Jenn Negley, Vice President, National Healthcare Practice at Risk Strategies

By Becca Taurisano

For the past 30 years, Jenn Negley has worked in medical malpractice insurance, currently serving as Vice President of the National Healthcare Practice at Risk Strategies, a top, national independent specialty insurance brokerage firm. Along the way, she learned every facet of the business from managing accounts to production and brings that detailed expertise to her clients in New York state. 

With 6,000 clients representing over $120,000,000 in physician premiums nationwide, Risk Strategies represents every major medical malpractice insurance carrier in the market and offers programs designed for independent physicians, self insured programs, large practices and hospitals. In addition to medical malpractice, Risk Strategies provides managed care stop loss and reinsurance protection, property and casualty coverage and customized programs for employee benefit plans. “We are specialists with in-depth knowledge of healthcare and the carriers that serve the industry,” said Jenn. “That experience is beneficial for delivering the right protection for our clients so they can prepare for the unexpected.” 

Experts like Jenn ensure that providers have the necessary coverage in an everevolving field. If a provider were to go directly to an insurance carrier, they may not know all the questions to ask to make sure they are completely covered. Insurance brokers work to protect their clients but are paid directly by the insurance carriers. The coverage required varies by specialty, size of practice, and can even vary by provider within a practice. Jenn monitors issues that providers or practice managers may not consider, until a malpractice claim brings it to their attention. “That’s when it’s too late,” she said. “We are foremost advocates who know the specifics of your practice, make sure your coverage is appropriate, free up your staff for more important tasks, and provide cost effective coverage with the discounts you deserve from your carrier.”

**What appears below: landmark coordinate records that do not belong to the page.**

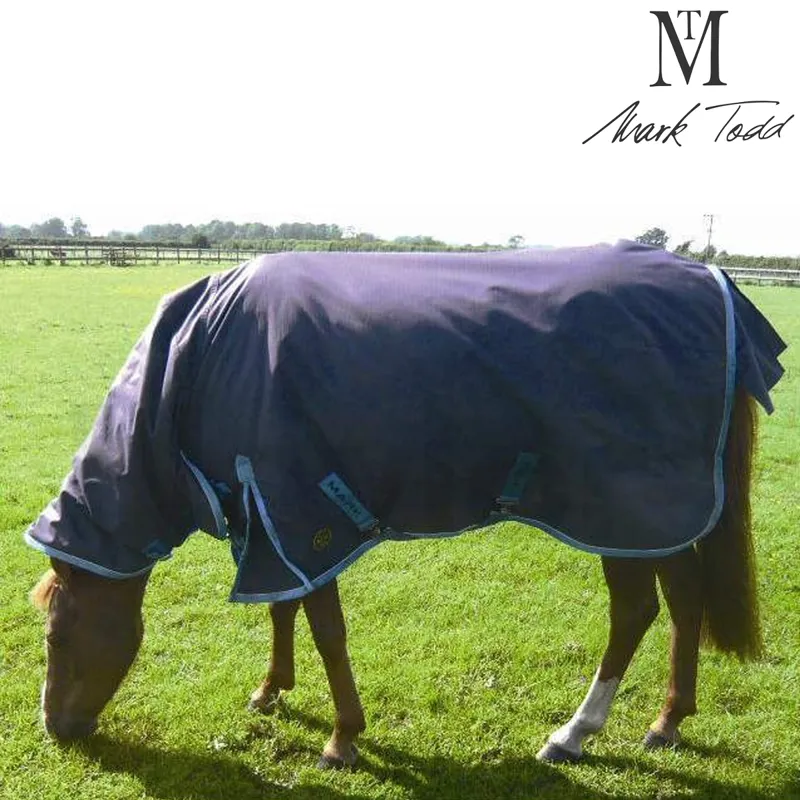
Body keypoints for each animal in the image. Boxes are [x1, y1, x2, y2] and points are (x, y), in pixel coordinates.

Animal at [26, 244, 785, 769]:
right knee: (682, 602)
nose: (56, 730)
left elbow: (327, 630)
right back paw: (667, 722)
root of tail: (710, 280)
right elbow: (282, 610)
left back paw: (576, 733)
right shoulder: (268, 520)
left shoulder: (304, 516)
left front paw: (342, 739)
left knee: (636, 612)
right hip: (650, 519)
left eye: (58, 636)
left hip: (622, 512)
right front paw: (272, 691)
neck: (203, 357)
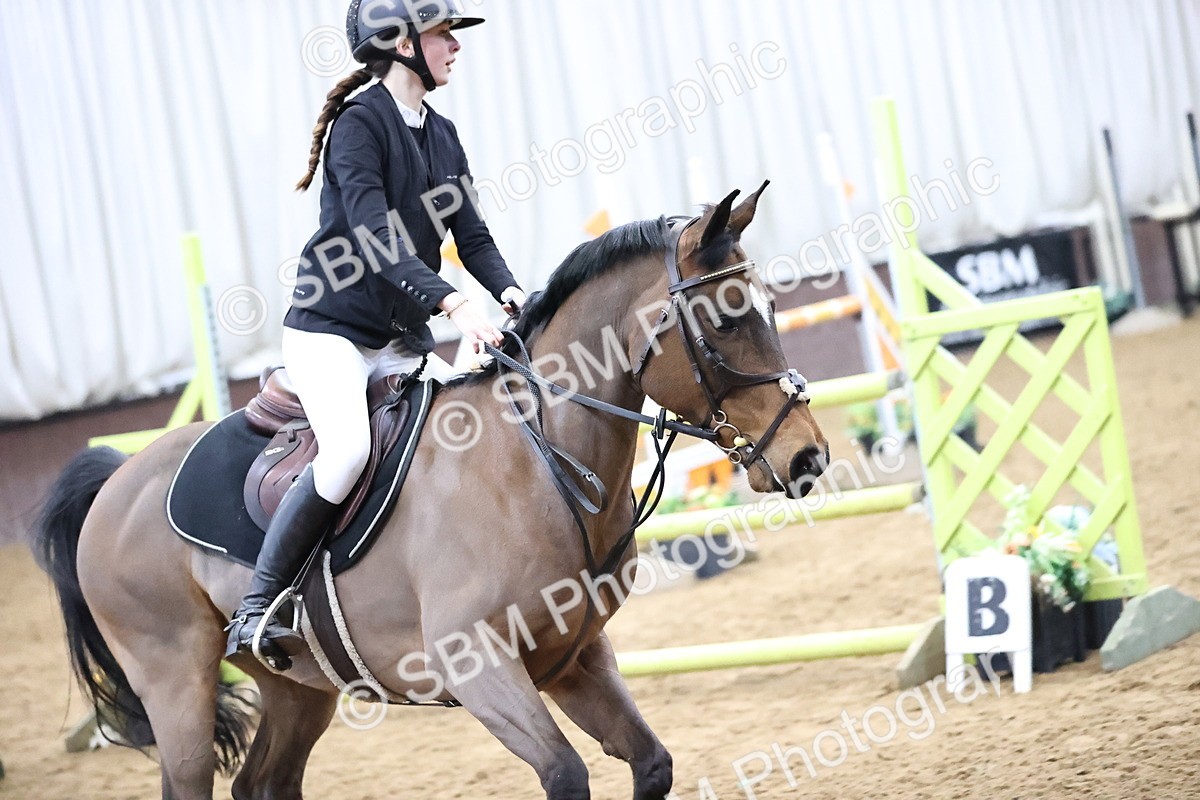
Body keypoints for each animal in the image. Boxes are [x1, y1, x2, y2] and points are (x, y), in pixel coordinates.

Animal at [34, 183, 828, 800]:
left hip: (296, 687)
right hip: (176, 688)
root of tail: (116, 480)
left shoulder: (573, 659)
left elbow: (652, 763)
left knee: (265, 782)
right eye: (726, 319)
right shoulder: (476, 666)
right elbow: (566, 775)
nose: (809, 457)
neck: (537, 466)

Jenn is keenly aware of market trends that impact her clients. When office visits were down during the pandemic, she actively engaged practices to make the appropriate adjustments to their policies, so they were not overpaying for coverage when their income was impacted. Jenn also understands how to keep her clients in compliance with the terms of their malpractice policy. Restrictions on telemedicine appointments that were rolled back during the pandemic, are now being put in place again. If a provider doesn’t inform the carrier that they are still doing telemedicine, they might unintentionally void their coverage.

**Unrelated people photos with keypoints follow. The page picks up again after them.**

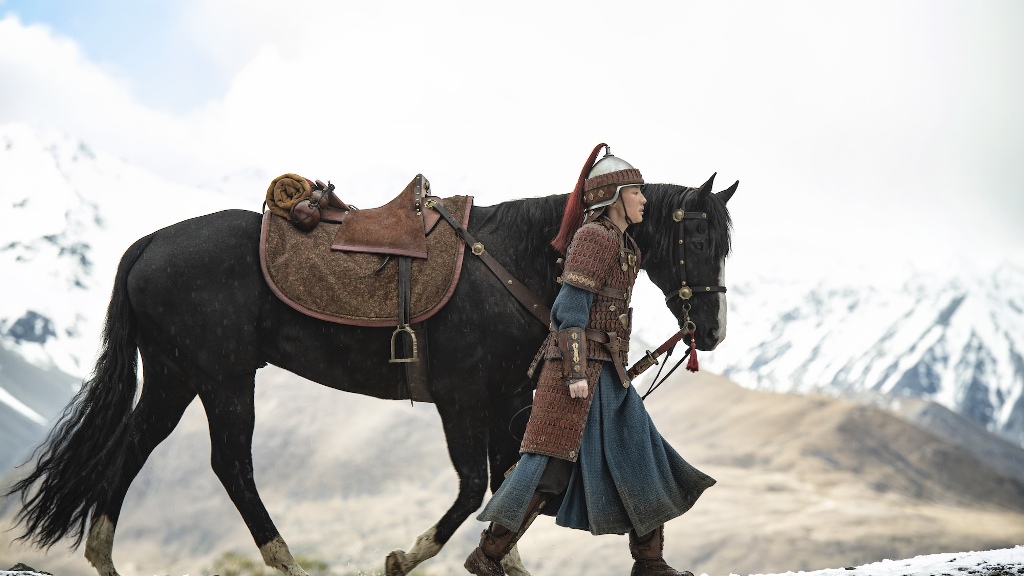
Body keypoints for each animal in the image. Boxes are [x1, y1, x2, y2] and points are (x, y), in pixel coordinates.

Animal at [4, 176, 733, 573]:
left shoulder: (507, 401)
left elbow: (513, 488)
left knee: (132, 447)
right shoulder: (461, 400)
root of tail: (149, 242)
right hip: (223, 377)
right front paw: (402, 557)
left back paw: (103, 557)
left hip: (174, 375)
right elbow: (476, 489)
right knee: (231, 465)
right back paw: (286, 561)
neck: (512, 259)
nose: (713, 330)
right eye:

In New York state, working with medical malpractice insurance brokers is fairly new. “The state had been a closed market with a limited number of options for so long, that few practices were being provided the unbiased and independent market evaluations we offer,” added Jenn. As practices evolve, the coverage that worked a decade or more ago may no longer be sufficient. Risk Strategies works with every medical malpractice carrier in New York such as MLIMC, EmPro(PRI), The Doctors Company (TDC), HIC, and risk retention groups like MedPro RRG, Coverys RRG, ProAssurance RRG, TDC RRG, and AMS RRG. Jenn works with the carriers to determine what is the right solution for each client. While the New York insurance market is changing to be more physician-friendly, it is still difficult for providers to navigate alone. “As specialists, we are well versed in the benefits of the carriers we represent,” said Jenn. “One point of emphasis is always the financial strength of the carrier and the specific protection for the practice based on their needs.”

The Risk Strategies Healthcare Practice is currently rolling out a unique discount program for practice managers and administrators who are members of the New York Medical Group Management Association. The best-in-class protocols practice managers employ before a patient even sees a doctor are a front line in reducing claims. The program was approved at the end of 2022 and provides a 10% discount for physicians who qualify, potentially generating significant savings. “We are proud to bring this discount to NYMGMA members and look forward to assisting practices in signing up,” said Jenn. “Understanding our industry is what allows us to find creative ways to deliver premium relief.”.